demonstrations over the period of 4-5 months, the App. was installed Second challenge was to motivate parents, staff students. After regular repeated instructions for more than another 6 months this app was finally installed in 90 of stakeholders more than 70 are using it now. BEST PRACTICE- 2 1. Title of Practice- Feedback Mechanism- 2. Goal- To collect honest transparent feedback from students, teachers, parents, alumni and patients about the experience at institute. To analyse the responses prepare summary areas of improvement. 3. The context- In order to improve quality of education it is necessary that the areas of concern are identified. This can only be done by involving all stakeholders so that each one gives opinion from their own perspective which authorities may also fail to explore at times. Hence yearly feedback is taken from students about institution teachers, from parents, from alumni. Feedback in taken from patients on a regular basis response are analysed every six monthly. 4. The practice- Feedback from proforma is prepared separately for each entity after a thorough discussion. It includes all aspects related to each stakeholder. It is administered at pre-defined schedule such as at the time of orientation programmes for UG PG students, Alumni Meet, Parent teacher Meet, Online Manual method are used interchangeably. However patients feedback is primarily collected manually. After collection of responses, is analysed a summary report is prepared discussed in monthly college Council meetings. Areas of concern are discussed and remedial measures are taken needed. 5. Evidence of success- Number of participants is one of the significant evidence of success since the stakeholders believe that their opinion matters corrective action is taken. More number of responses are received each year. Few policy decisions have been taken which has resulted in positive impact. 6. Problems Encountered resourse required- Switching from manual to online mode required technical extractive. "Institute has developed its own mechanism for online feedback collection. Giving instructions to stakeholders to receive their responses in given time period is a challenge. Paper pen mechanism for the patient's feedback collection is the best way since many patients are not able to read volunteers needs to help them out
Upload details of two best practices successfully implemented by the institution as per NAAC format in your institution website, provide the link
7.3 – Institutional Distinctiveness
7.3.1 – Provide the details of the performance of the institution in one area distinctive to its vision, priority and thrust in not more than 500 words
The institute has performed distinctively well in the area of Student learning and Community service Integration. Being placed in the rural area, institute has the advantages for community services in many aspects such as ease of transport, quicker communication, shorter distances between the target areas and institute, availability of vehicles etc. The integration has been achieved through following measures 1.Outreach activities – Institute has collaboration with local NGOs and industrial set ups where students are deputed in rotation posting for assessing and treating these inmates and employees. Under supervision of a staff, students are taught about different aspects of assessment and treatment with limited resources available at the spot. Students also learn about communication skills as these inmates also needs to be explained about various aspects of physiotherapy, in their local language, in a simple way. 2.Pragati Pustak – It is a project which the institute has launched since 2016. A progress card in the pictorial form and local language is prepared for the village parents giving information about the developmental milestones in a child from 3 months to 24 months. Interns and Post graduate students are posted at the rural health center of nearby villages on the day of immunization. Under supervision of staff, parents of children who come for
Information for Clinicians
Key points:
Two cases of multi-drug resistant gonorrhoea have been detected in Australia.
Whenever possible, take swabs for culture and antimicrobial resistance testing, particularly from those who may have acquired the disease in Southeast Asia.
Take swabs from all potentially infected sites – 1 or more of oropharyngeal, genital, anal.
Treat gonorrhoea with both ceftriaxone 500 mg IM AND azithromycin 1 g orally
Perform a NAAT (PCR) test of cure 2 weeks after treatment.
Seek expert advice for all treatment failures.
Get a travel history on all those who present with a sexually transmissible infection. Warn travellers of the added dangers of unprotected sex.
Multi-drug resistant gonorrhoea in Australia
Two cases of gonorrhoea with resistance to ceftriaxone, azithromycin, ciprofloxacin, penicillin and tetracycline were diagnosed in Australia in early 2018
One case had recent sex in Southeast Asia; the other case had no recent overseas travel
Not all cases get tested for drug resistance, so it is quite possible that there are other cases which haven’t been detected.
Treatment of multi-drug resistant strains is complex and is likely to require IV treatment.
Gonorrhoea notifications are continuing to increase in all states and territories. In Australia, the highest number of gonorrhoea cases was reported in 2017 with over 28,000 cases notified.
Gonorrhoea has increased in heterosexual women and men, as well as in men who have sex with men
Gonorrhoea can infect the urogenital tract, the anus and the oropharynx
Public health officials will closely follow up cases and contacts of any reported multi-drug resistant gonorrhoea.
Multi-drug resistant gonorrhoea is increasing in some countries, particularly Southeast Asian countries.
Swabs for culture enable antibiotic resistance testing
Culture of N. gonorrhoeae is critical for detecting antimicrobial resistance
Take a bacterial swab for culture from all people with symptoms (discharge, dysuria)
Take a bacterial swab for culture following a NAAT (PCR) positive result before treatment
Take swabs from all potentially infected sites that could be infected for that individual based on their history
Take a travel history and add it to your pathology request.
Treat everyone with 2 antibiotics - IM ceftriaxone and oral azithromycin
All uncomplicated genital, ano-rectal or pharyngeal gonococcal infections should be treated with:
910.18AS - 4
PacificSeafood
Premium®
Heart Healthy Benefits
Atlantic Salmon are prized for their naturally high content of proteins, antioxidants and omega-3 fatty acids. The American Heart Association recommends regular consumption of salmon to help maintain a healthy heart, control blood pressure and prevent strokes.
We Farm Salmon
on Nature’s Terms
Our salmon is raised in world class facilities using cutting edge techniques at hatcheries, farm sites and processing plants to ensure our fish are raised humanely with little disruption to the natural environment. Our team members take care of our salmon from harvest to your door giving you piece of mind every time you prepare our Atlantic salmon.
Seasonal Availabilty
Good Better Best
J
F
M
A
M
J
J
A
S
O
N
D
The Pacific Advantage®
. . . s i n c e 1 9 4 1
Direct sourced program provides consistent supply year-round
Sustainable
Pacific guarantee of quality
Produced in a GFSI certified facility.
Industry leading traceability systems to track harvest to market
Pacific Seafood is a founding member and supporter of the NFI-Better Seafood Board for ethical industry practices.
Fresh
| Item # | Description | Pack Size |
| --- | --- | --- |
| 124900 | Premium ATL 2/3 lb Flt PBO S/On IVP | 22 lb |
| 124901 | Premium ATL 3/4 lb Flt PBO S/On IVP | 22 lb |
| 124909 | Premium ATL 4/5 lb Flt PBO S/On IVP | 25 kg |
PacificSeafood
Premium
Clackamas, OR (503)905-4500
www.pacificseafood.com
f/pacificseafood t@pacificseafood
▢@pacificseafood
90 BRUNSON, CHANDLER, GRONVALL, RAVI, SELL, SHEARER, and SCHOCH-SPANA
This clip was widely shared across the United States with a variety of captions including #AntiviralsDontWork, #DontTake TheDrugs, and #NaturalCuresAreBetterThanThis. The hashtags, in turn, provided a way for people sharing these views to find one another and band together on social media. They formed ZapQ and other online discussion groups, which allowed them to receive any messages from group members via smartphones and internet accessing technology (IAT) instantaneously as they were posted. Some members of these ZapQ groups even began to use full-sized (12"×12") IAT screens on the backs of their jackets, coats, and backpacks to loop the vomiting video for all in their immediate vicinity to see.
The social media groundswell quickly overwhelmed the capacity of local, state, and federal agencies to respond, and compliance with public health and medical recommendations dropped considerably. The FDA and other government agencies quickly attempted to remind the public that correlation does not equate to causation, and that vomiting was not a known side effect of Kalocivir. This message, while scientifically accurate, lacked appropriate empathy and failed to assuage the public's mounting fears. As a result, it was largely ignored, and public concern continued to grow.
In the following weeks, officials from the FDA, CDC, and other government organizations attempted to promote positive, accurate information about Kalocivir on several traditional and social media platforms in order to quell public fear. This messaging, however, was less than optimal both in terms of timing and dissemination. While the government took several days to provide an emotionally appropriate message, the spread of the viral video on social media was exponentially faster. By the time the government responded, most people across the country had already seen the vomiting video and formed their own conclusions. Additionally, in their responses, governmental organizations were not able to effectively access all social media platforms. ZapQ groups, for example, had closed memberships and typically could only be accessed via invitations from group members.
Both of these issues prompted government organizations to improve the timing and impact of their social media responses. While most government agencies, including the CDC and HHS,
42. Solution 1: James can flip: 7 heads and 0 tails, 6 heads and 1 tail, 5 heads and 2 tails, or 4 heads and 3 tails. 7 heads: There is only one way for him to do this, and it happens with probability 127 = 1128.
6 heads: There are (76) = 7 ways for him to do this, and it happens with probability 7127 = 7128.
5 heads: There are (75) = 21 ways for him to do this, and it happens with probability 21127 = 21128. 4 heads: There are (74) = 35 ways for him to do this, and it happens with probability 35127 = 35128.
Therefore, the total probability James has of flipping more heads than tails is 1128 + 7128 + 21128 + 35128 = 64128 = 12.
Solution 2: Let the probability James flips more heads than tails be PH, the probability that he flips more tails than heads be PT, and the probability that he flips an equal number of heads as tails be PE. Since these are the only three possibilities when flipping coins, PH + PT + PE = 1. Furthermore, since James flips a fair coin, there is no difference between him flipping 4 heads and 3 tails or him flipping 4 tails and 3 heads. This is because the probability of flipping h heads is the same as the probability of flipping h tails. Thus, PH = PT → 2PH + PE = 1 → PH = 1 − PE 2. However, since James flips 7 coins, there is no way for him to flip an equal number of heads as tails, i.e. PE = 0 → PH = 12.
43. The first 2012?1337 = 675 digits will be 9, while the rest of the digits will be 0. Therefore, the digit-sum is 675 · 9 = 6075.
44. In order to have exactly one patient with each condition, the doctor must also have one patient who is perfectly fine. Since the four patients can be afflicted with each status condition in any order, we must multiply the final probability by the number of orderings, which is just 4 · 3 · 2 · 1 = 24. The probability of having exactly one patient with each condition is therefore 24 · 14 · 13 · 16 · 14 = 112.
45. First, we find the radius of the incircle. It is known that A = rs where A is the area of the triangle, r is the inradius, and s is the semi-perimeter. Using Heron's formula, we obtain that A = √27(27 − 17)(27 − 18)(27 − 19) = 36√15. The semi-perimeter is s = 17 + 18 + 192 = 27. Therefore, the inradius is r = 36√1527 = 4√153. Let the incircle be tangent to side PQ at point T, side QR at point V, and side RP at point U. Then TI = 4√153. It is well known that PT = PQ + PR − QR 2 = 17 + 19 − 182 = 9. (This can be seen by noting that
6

- - -

• **PROBLEM**: Transcribe, exactly and without additions, the lines of the records above, beginning with the line that contains "7.3 – Institutional Distinctiveness" and ending with the line that contains "7.3.1 – Provide", both included.

• **RESULT**:
7.3 – Institutional Distinctiveness
7.3.1 – Provide the details of the performance of the institution in one area distinctive to its vision, priority and thrust in not more than 500 words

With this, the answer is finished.